> [Provided records]:
□ □ □ □ □

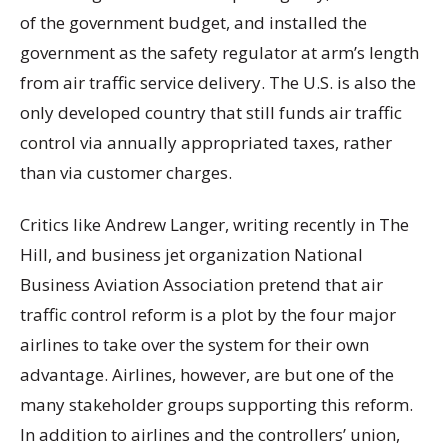
of the government budget, and installed the
government as the safety regulator at arm’s length
from air traffic service delivery. The U.S. is also the
only developed country that still funds air traffic
control via annually appropriated taxes, rather
than via customer charges.
Critics like Andrew Langer, writing recently in The
Hill, and business jet organization National
Business Aviation Association pretend that air
traffic control reform is a plot by the four major
airlines to take over the system for their own
advantage. Airlines, however, are but one of the
many stakeholder groups supporting this reform.
In addition to airlines and the controllers’ union,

□ □ □ □ □

> [Your goal]:
For each line above that has the word "reform", add one to a tally, and report the final tally alone.

> [Expected answer]:
2